Last month a gay pride parade called the Dyke March became national news after organizers ejected three people carrying rainbow flags with the star of David on them. Now the reporter who broke that story has been demoted to working in the sales office. From the Times of Israel:
Gretchen Rachel Hammond, an award-winning reporter for the Windy City Times, a Chicago LGBT newspaper, has been moved full-time to the paper’s sales desk as of Monday. Hammond was the first to report that three women were kicked out of the Chicago Dyke March, an LGBT parade on June 24, for carrying rainbow flags emblazoned with Jewish stars.
Hammond confirmed that she is no longer reporting for the paper, but declined to say whether she was moved because of her coverage of the Dyke March.

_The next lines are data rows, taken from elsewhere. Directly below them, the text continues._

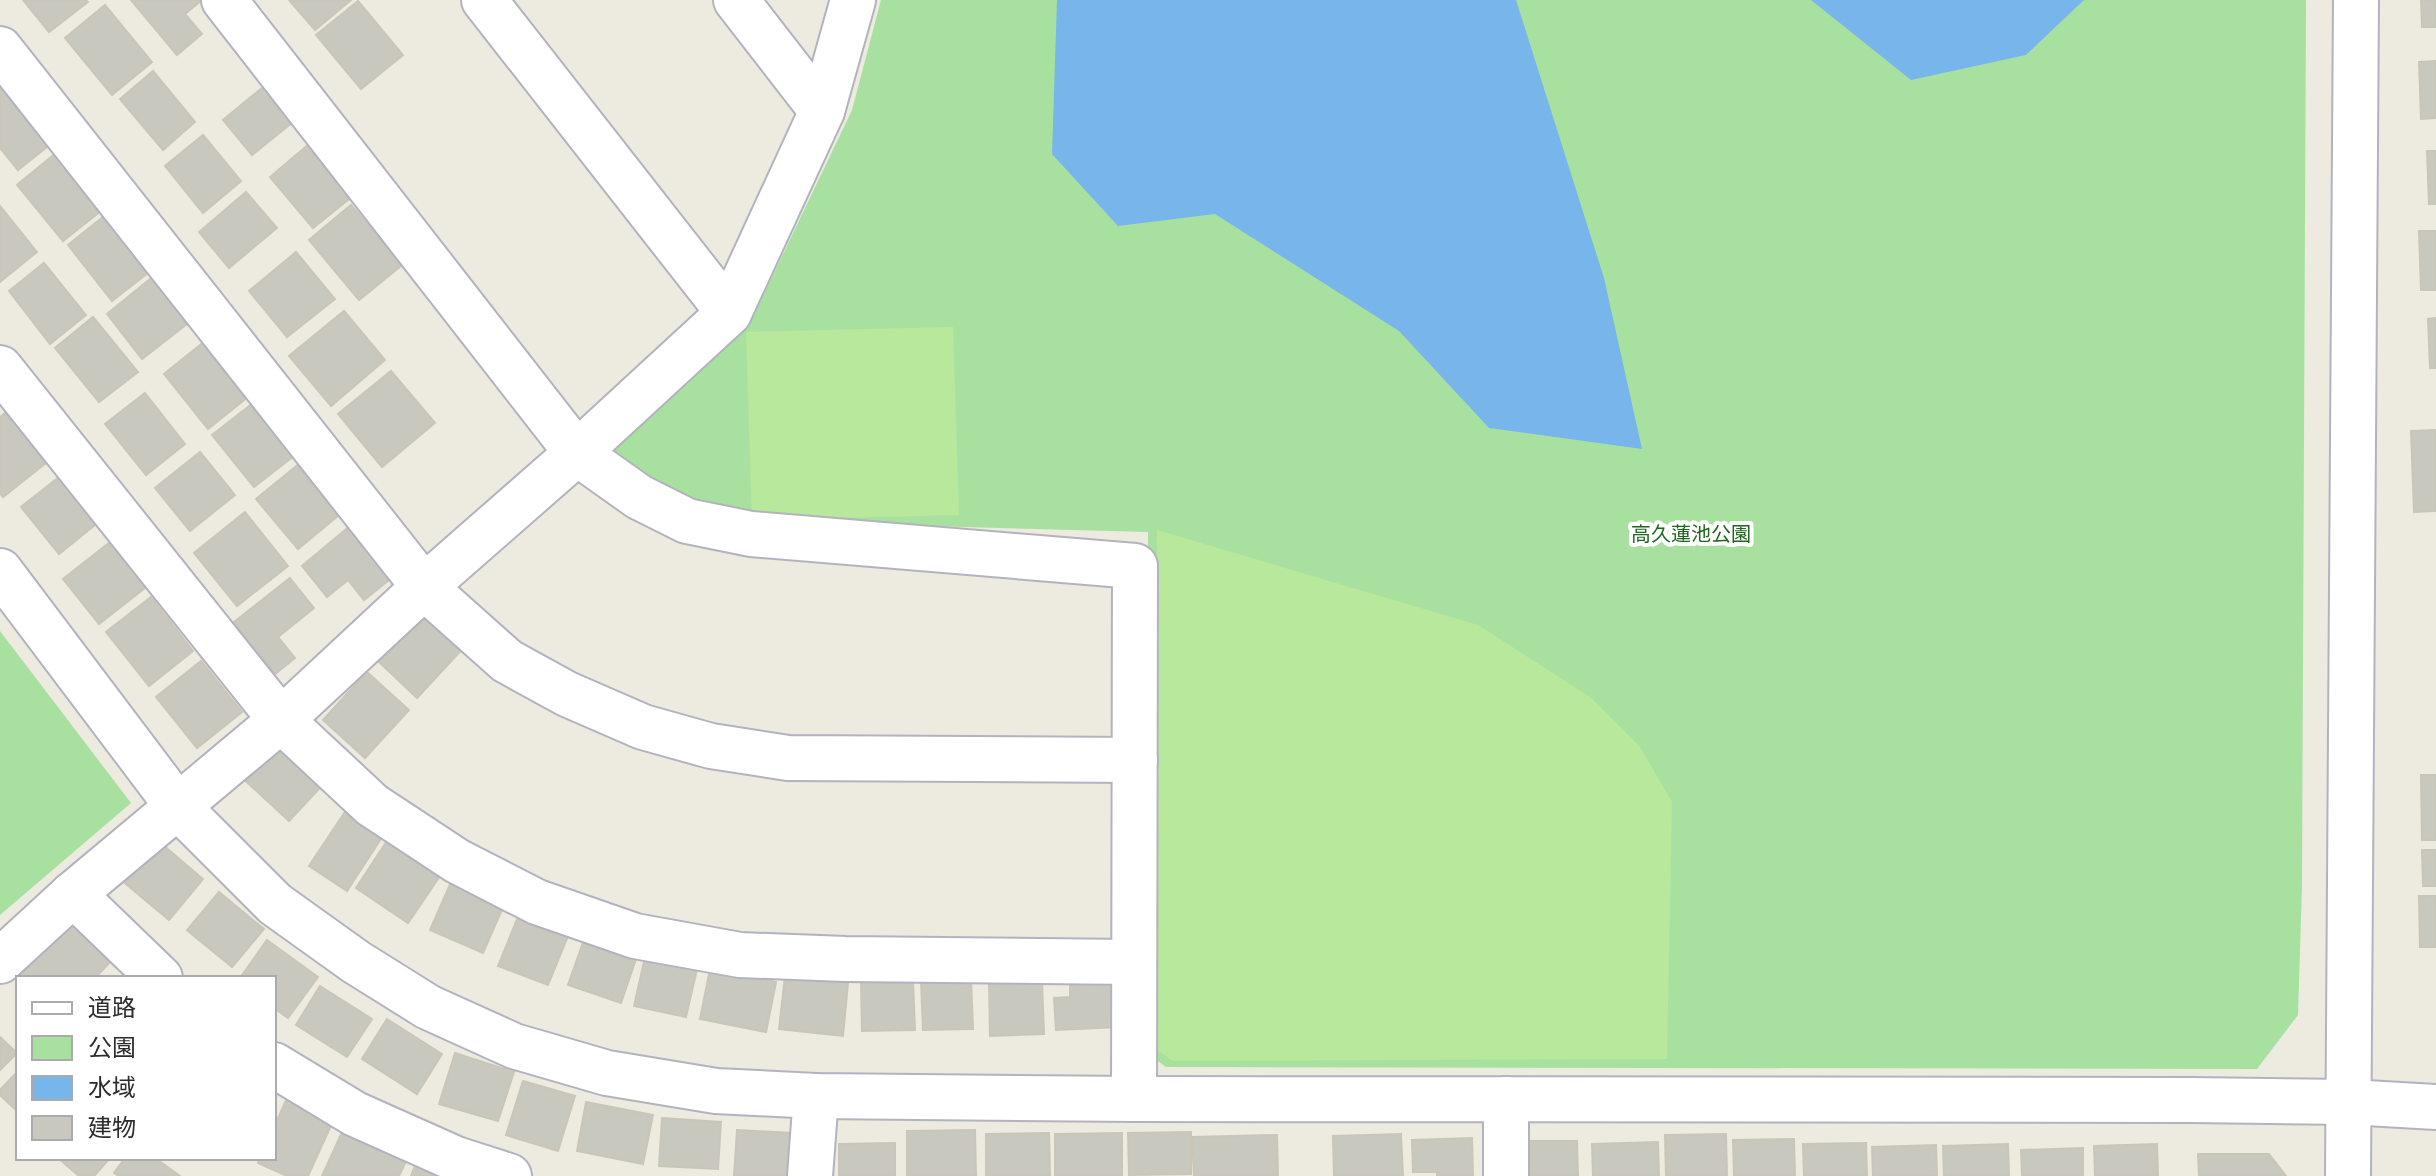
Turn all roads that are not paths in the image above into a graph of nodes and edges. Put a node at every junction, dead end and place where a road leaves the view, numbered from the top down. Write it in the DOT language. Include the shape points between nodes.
graph roads {
  1 [pos="224,0"];
  2 [pos="484,0"];
  3 [pos="736,0"];
  4 [pos="853,0"];
  5 [pos="2356,0"];
  6 [pos="0,49"];
  7 [pos="822,111"];
  8 [pos="729,313"];
  9 [pos="0,368"];
  10 [pos="577,453"];
  11 [pos="0,571"];
  12 [pos="424,587"];
  13 [pos="281,720"];
  14 [pos="1135,760"];
  15 [pos="178,807"];
  16 [pos="73,894"];
  17 [pos="0,961"];
  18 [pos="1132,962"];
  19 [pos="158,976"];
  20 [pos="276,1066"];
  21 [pos="816,1096"];
  22 [pos="1134,1099"];
  23 [pos="1506,1099"];
  24 [pos="2349,1102"];
  25 [pos="2436,1107"];
  26 [pos="509,1176"];
  27 [pos="810,1176"];
  28 [pos="1506,1176"];
  29 [pos="2348,1176"];
  1 -- 10 [label="street"];
  2 -- 8 [label="street"];
  3 -- 7 [label="street"];
  4 -- 7 [label="street"];
  5 -- 24 [label="street"];
  6 -- 12 [label="street"];
  7 -- 8 [label="street"];
  8 -- 10 [label="street"];
  9 -- 13 [label="street"];
  10 -- 12 [label="street"];
  10 -- 14 [label="street" via="639,497 687,521 751,534 1135,566"];
  11 -- 15 [label="street"];
  12 -- 13 [label="street"];
  12 -- 14 [label="street" via="507,661 543,681 643,727 711,746 788,758"];
  13 -- 15 [label="street"];
  13 -- 18 [label="street" via="372,805 457,861 537,902 635,936 740,955"];
  14 -- 18 [label="street"];
  15 -- 16 [label="street"];
  15 -- 21 [label="street" via="275,904 356,962 428,1007 514,1046 607,1073 716,1091"];
  16 -- 17 [label="street"];
  16 -- 19 [label="street"];
  18 -- 22 [label="street"];
  20 -- 26 [label="street" via="355,1114 456,1159"];
  21 -- 22 [label="street"];
  21 -- 27 [label="street"];
  22 -- 23 [label="street"];
  23 -- 24 [label="street"];
  23 -- 28 [label="street"];
  24 -- 25 [label="street"];
  24 -- 29 [label="street"];
}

The story makes clear that this shift is not a temporary move. Hammond is done as a reporter at the Windy City Times. Hammond told the Times of Israel, “I’m still a part of the company, and it’s my only source of income. To keep what job I have, I can’t comment on it.” So it sounds as if, in addition to being demoted, Hammond has been told to remain silent. And if you think about it, that’s apparently what the paper wanted from her all along, i.e. to hush up the questionable decision of the organizers.
The paper itself initially updated the story with a statement from the organizers. Two days later, in response to the story being reported around the country, the organizers submitted another defensive statement which is nearly as long as the original article. A sample:
Chicago Dyke March Collective is a grassroots mobilization and celebration of dyke, queer, bisexual, and transgender resilience. Our priority is to ensure a safer space for those who are most marginalized. We welcome and include people of all identities, but not all ideologies. We believe in creating a space free from oppression, and that involves rejecting racist ideologies that support state violence. We welcome the support we have received from Jewish allies and marchers who are as invested in liberation as we are.
According to one of the women who was ejected, organizers approached her and claimed the flag was triggering people and making them feel unsafe:
I knew the March was a politically fraught atmosphere, so I went in very carefully. I ignored people side-eyeing me. I stayed away from Palestinian flags and Palestinian chants. I actively walked away from people who directly tried to instigate conflict. I thought maybe if I played by their rules, I could just be Jewish in public.
No such luck. During the picnic in the park, organizers in their official t-shirts began whispering and pointing at me and soon, a delegation came over, announcing they’d been sent by the organizers. They told me my choices were to roll up my Jewish Pride flag or leave. The Star of David makes it look too much like the Israeli flag, they said, and it triggers people and makes them feel unsafe. This was their complaint…
I was thrown out of Dyke March for being Jewish.
In response to the story, a staff editor for the NY Times opinion page wrote a piece critiquing the intersectionality that is responsible for the left’s new “caste system”:
Intersectionality is the big idea of today’s progressive left. In theory, it’s the benign notion that every form of social oppression is linked to every other social oppression. This observation — coined in 1989 by Kimberlé Williams Crenshaw — sounds like just another way of rephrasing a slogan from a poster I had in college: My liberation is bound up with yours. That is, the fight for women’s rights is tied up with the fight for gay rights and civil rights and so forth. Who would dissent from the seductive notion of a global sisterhood?
Well, in practice, intersectionality functions as kind of caste system, in which people are judged according to how much their particular caste has suffered throughout history. Victimhood, in the intersectional way of seeing the world, is akin to sainthood; power and privilege are profane…
Because though intersectionality cloaks itself in the garb of humanism, it takes a Manichaean view of life in which there can only be oppressors and oppressed. To be a Jewish dyke, let alone one who deigns to support Israel, is a categorical impossibility, oppressor and oppressed in the same person.
She concludes that what happened at the pride march, “was no more and no less than anti-Semitism.” Given that even the NY Times is weighing in against the behavior of the organizers, it’s not hard to imagine what motivated the Windy City Times to demote its own reporter to the sales desk.